## [Exercise objective]
Each line from the start of the listing below through the line containing "massacro. Il 7 febbraio il Lazio scende" should be reproduced exactly, with no others.

## [Stored data]

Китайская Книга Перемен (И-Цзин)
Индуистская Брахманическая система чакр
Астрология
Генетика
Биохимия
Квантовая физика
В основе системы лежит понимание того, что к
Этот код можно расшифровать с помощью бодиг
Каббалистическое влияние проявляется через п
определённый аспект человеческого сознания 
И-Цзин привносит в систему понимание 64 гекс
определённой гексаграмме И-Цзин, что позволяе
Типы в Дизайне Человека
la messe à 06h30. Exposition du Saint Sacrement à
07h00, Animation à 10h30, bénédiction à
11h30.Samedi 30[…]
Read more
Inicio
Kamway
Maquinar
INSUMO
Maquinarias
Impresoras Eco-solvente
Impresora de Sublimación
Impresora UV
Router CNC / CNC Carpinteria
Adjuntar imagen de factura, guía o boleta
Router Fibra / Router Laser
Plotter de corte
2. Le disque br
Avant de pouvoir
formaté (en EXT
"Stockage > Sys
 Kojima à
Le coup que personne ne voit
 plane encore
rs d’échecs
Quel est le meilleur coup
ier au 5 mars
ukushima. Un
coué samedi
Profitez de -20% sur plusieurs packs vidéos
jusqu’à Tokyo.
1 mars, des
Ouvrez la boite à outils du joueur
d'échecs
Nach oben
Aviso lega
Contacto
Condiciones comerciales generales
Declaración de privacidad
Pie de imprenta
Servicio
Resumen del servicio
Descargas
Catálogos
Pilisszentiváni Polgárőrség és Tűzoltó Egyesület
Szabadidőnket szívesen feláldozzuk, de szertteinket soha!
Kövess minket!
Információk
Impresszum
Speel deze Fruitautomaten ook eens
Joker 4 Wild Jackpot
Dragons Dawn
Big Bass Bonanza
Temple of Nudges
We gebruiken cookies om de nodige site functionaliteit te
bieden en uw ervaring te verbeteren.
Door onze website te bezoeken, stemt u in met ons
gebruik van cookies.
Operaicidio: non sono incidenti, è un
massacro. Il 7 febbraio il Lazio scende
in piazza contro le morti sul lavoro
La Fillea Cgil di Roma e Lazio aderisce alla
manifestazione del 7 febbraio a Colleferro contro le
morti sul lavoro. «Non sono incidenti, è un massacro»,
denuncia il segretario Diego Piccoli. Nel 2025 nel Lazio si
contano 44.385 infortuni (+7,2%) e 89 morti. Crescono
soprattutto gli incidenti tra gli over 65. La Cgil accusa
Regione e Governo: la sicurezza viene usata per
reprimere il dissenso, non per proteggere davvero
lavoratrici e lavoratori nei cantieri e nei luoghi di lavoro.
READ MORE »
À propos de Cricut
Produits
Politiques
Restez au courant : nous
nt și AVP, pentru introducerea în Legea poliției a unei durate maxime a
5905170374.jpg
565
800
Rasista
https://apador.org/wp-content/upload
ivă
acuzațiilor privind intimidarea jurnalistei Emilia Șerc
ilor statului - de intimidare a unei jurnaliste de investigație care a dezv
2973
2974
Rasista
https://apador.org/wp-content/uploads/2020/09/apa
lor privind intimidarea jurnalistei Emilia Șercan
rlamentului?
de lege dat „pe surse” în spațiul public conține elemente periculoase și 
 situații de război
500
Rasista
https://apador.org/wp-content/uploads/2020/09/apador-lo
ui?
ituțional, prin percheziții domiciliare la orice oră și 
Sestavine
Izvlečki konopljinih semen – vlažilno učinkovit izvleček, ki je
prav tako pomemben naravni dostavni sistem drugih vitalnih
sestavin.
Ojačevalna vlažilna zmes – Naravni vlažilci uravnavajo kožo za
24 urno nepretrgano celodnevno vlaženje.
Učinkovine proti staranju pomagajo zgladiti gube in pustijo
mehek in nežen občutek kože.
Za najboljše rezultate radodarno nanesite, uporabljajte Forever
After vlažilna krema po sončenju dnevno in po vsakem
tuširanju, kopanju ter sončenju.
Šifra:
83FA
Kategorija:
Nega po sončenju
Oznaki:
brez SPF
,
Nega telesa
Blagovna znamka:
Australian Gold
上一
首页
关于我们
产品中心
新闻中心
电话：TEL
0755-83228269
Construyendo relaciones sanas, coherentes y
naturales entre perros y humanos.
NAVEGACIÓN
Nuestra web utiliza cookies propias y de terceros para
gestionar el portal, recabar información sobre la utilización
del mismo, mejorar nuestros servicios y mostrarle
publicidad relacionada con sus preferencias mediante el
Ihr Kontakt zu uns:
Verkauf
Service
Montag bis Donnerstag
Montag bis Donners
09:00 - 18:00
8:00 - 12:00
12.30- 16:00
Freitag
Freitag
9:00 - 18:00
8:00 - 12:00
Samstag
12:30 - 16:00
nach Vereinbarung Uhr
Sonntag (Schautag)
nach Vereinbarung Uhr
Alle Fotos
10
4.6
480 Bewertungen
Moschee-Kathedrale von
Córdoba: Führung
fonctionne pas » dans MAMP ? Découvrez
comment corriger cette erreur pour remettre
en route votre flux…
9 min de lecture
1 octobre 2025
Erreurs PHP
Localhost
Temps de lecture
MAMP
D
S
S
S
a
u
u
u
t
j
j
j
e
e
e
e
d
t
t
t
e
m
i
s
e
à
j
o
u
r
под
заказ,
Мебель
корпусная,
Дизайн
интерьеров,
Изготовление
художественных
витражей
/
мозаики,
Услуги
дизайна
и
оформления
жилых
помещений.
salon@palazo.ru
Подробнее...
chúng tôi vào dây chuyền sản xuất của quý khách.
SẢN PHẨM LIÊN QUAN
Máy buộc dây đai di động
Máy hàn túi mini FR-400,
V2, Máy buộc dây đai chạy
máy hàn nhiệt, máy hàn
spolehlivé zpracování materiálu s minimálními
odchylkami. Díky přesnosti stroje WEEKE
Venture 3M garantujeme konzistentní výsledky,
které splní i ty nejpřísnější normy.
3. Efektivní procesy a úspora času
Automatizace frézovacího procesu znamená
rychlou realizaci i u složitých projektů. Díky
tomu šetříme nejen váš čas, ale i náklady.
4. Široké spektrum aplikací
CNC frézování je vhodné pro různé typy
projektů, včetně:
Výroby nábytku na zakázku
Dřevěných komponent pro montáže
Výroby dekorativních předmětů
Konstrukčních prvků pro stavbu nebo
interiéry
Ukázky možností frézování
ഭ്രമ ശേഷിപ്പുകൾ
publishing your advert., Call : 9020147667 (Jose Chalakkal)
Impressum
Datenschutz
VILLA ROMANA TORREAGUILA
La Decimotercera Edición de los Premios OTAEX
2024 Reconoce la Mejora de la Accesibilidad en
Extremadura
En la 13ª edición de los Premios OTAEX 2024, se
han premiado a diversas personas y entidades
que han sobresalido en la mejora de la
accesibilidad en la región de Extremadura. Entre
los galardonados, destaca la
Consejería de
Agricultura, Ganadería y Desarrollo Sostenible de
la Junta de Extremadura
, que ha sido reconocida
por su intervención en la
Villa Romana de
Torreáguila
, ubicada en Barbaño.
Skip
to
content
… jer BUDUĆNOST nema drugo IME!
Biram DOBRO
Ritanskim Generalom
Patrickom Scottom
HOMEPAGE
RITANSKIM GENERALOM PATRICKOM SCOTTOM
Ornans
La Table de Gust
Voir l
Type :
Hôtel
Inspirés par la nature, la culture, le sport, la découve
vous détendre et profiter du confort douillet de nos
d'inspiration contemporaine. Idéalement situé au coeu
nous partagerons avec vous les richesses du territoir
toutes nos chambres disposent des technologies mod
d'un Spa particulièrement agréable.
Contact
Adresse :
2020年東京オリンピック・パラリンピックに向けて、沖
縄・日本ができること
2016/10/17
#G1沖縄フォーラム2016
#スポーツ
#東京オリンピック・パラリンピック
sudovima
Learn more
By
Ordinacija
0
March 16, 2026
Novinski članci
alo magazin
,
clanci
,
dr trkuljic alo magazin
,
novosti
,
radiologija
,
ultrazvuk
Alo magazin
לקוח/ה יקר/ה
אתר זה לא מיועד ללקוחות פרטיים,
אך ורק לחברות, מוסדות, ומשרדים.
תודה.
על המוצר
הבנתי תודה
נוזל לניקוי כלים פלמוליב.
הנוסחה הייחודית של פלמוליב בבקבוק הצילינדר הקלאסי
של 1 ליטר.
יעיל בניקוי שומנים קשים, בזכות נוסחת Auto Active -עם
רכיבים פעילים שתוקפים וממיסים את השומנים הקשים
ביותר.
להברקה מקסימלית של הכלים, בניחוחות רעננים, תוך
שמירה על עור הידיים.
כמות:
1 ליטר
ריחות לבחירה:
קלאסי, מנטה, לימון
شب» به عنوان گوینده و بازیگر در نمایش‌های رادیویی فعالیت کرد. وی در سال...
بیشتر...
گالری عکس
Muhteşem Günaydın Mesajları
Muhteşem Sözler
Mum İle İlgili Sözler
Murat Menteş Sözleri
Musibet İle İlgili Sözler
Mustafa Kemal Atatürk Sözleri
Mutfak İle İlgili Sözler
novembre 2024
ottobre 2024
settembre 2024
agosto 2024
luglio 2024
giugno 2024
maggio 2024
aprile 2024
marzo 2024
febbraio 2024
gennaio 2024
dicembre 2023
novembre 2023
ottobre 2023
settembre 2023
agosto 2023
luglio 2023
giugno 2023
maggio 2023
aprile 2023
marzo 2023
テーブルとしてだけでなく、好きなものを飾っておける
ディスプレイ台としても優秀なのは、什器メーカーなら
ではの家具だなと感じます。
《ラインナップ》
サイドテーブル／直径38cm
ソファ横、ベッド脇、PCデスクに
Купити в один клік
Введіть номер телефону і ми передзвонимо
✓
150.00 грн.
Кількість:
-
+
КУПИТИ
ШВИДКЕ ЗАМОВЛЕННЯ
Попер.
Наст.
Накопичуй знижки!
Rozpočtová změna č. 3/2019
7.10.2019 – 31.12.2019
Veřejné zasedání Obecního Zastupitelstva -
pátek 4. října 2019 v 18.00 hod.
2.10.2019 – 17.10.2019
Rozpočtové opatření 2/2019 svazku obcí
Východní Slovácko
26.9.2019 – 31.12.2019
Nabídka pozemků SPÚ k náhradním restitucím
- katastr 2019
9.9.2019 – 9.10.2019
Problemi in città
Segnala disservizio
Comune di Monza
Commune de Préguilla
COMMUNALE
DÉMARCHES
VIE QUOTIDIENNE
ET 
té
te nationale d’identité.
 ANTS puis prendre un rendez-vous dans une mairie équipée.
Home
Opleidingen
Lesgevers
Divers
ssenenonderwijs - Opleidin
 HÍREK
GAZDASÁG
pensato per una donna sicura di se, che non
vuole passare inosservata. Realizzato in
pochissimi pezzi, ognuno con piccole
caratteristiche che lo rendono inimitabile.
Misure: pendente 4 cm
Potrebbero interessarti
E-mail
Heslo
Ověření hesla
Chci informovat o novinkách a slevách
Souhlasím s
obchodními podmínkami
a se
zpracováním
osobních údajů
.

## [Task response]
Китайская Книга Перемен (И-Цзин)
Индуистская Брахманическая система чакр
Астрология
Генетика
Биохимия
Квантовая физика
В основе системы лежит понимание того, что к
Этот код можно расшифровать с помощью бодиг
Каббалистическое влияние проявляется через п
определённый аспект человеческого сознания 
И-Цзин привносит в систему понимание 64 гекс
определённой гексаграмме И-Цзин, что позволяе
Типы в Дизайне Человека
la messe à 06h30. Exposition du Saint Sacrement à
07h00, Animation à 10h30, bénédiction à
11h30.Samedi 30[…]
Read more
Inicio
Kamway
Maquinar
INSUMO
Maquinarias
Impresoras Eco-solvente
Impresora de Sublimación
Impresora UV
Router CNC / CNC Carpinteria
Adjuntar imagen de factura, guía o boleta
Router Fibra / Router Laser
Plotter de corte
2. Le disque br
Avant de pouvoir
formaté (en EXT
"Stockage > Sys
 Kojima à
Le coup que personne ne voit
 plane encore
rs d’échecs
Quel est le meilleur coup
ier au 5 mars
ukushima. Un
coué samedi
Profitez de -20% sur plusieurs packs vidéos
jusqu’à Tokyo.
1 mars, des
Ouvrez la boite à outils du joueur
d'échecs
Nach oben
Aviso lega
Contacto
Condiciones comerciales generales
Declaración de privacidad
Pie de imprenta
Servicio
Resumen del servicio
Descargas
Catálogos
Pilisszentiváni Polgárőrség és Tűzoltó Egyesület
Szabadidőnket szívesen feláldozzuk, de szertteinket soha!
Kövess minket!
Információk
Impresszum
Speel deze Fruitautomaten ook eens
Joker 4 Wild Jackpot
Dragons Dawn
Big Bass Bonanza
Temple of Nudges
We gebruiken cookies om de nodige site functionaliteit te
bieden en uw ervaring te verbeteren.
Door onze website te bezoeken, stemt u in met ons
gebruik van cookies.
Operaicidio: non sono incidenti, è un
massacro. Il 7 febbraio il Lazio scende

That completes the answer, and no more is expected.